2.3. Dit betoog slaagt niet. Met de rechtbank moet worden geoordeeld dat blijkens de verordening en de toelichting daarop voor het antwoord op de vraag of sprake is van permanent gebruik in de zin van de verordening bepalend is of de gebruiker in de desbetreffende woning zijn hoofdverblijf heeft. Dit dient te worden vastgesteld aan de hand van de inschrijving in de Gemeentelijke Basis Administratie, tenzij zulk gebruik als hoofdverblijf op andere wijze kan worden aangetoond.

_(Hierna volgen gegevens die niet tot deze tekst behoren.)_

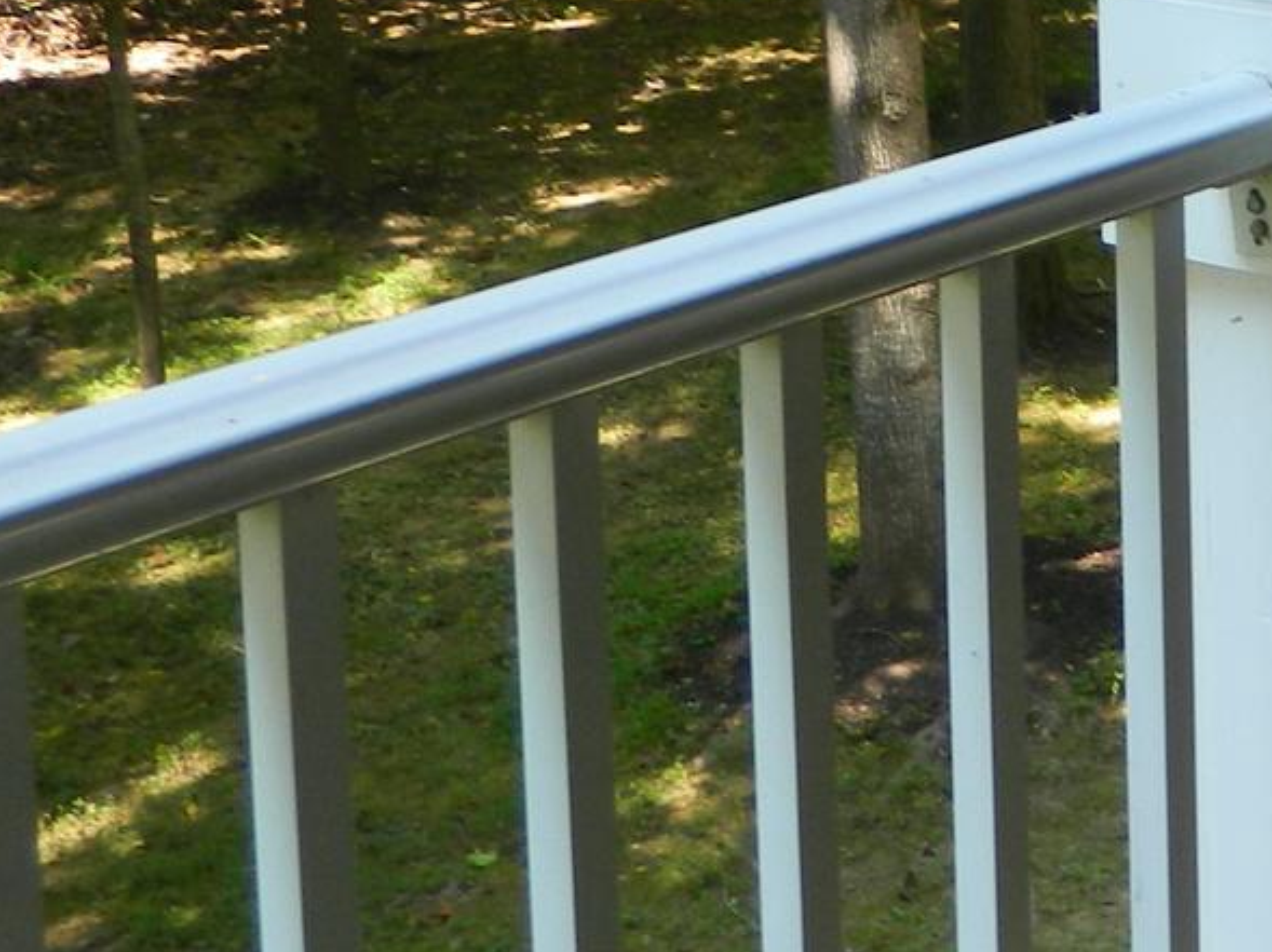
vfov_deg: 16.3
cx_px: 1546
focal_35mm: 87
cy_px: -171
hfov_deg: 20.9
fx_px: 3195
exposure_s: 1/80
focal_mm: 4.5
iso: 80
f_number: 3.1
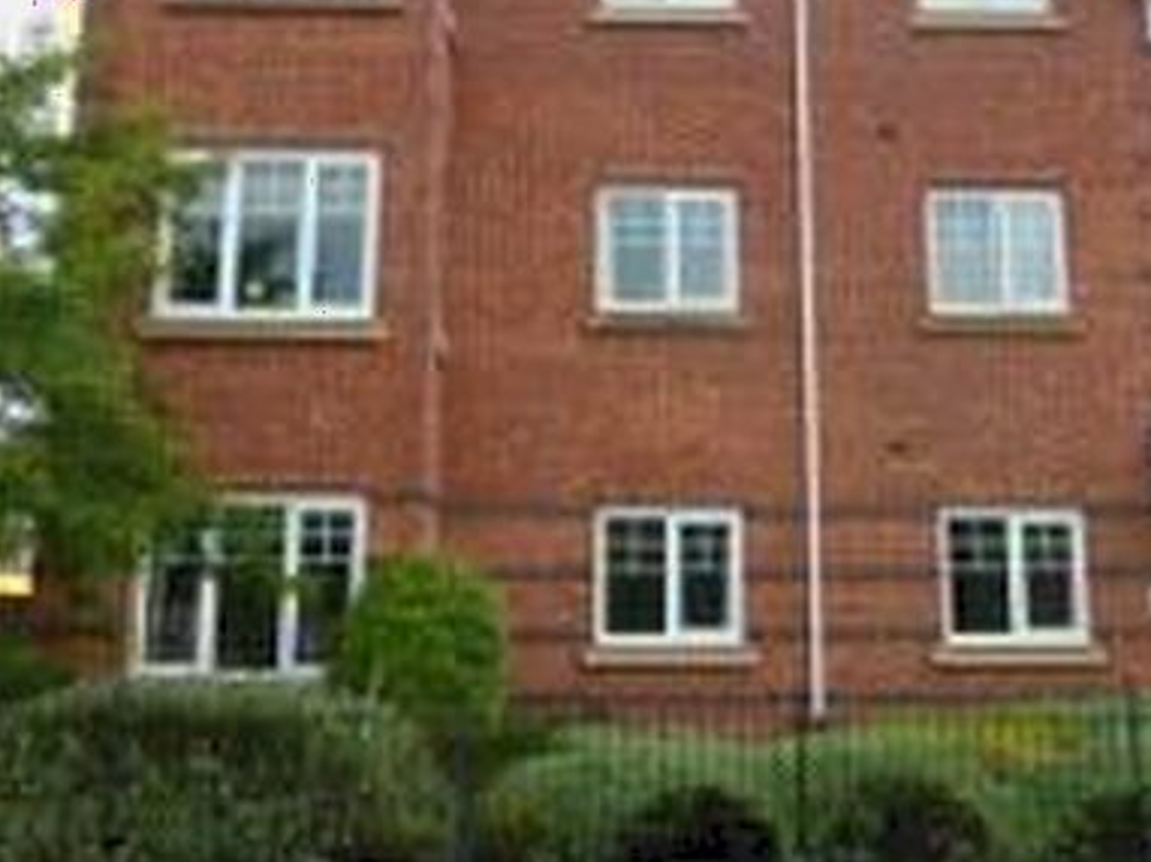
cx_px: 666
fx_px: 1462
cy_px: 318
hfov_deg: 42.8
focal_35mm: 44
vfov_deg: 32.7
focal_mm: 4.3
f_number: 4
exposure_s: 1/125
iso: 100
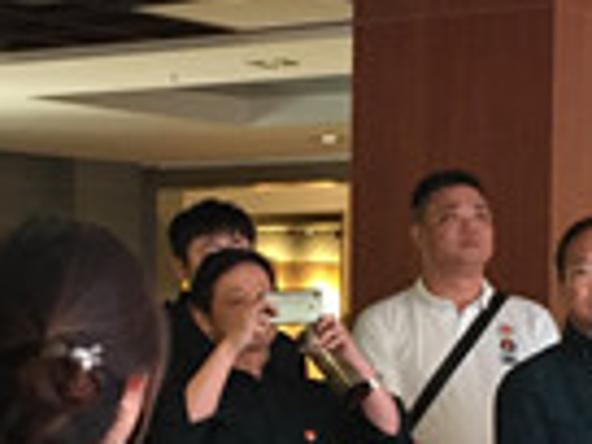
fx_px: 2377
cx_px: 83
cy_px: 411
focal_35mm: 139
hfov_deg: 14.1
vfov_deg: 10.6
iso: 160
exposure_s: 1/33
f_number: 2.2
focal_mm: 4.15
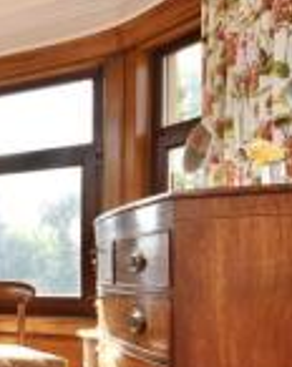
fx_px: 499
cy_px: 275
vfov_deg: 39.3
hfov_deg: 21.5
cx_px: -232
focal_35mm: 46
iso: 200
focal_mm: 10
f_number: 5
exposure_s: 1/100
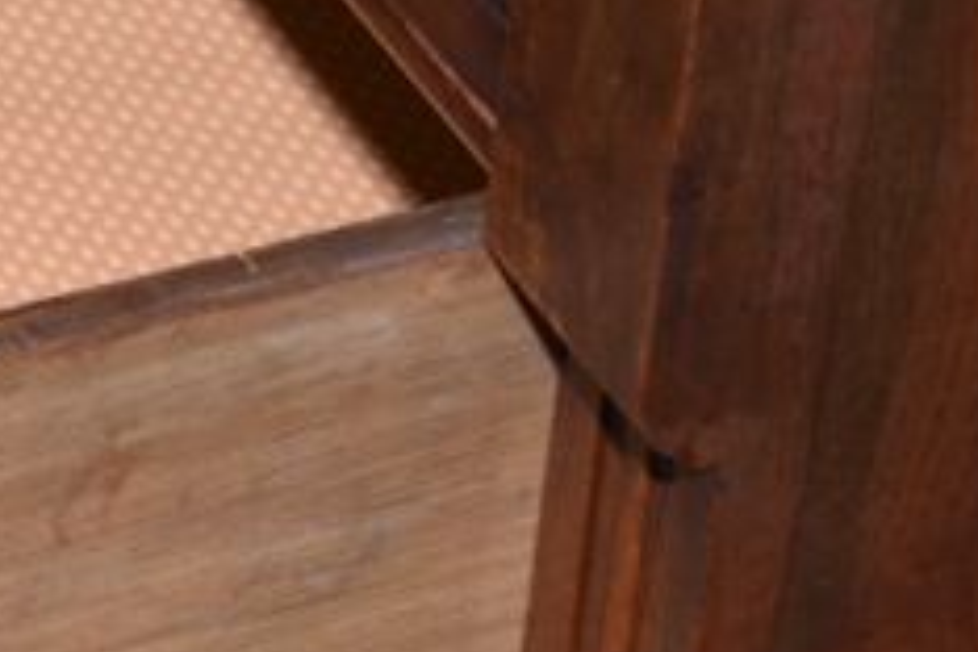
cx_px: -297
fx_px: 6122
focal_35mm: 225
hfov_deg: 9.0
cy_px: 675
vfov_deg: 6.1
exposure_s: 1/125
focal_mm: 55
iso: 800
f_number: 5.6
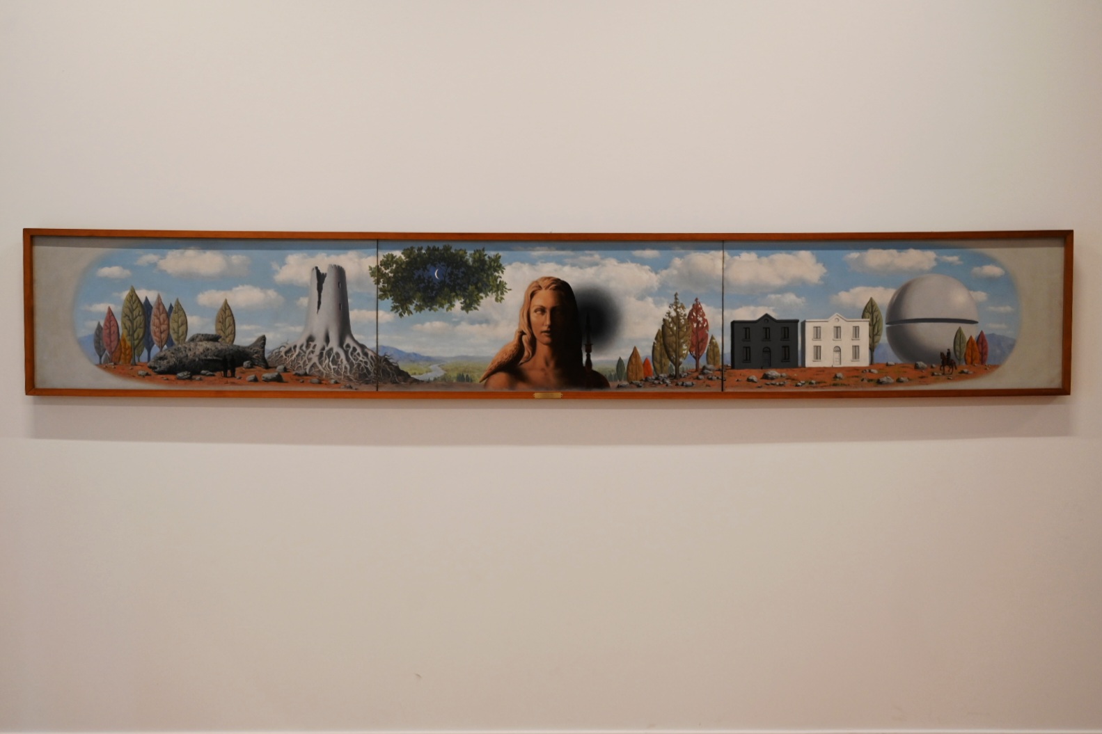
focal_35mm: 38
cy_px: 367
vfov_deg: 35.0
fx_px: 1163
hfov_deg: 50.7
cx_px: 551
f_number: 4.5
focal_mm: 38
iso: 800
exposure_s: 1/80
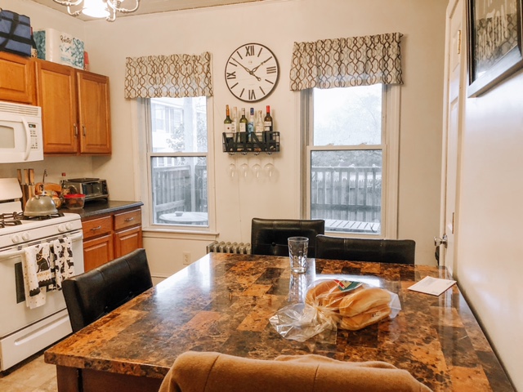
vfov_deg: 49.7
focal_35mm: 28
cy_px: 196
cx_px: 262
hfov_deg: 63.4
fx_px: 423
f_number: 1.8
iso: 50
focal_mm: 4
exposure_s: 1/15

Van inschrijving van bewoners in de Gemeentelijke Basis Administratie is met betrekking tot appartement 264a geen sprake. De omstandigheid dat de bewoners het appartement als logeerruimte mochten gebruiken leidt op zichzelf niet tot de conclusie dat de woning tevens als hun hoofdverblijf werd gebruikt. Nu niet van enig bewijs is gebleken waaruit kan volgen dat appartement 264a op de peildatum, te weten 9 december 1976, als hoofdverblijf in gebruik was en evenmin is gebleken dat zich een situatie als bedoeld in artikel 3, tweede lid, van de verordening heeft voorgedaan, moet worden geoordeeld dat het verbod van artikel 2, eerste lid, van de verordening op grond van het overgangsrecht als vastgelegd in artikel 3, eerste lid, van de verordening, niet van toepassing is. De rechtbank heeft dan ook terecht geoordeeld dat voor het recreatief gebruik van het appartement geen onttrekkingsvergunning nodig is.
Gelet op het vorenstaande komt de Afdeling aan hetgeen appellante overigens nog heeft aangevoerd niet meer toe.
2.4. Het hoger beroep is ongegrond. De uitspraak dient, voorzover aangevallen, te worden bevestigd.
2.5. Voor een proceskostenveroordeling bestaat geen aanleiding.
De Afdeling bestuursrechtspraak van de Raad van State
Recht doende in naam der Koningin:
bevestigt de uitspraak, voorzover aangevallen.
Aldus vastgesteld door mr. W. van den Brink, Voorzitter, en mr. J.E.M. Polak en mr. B.J. van Ettekoven, Leden, in tegenwoordigheid van mr. R.C.S. Bakker, ambtenaar van Staat.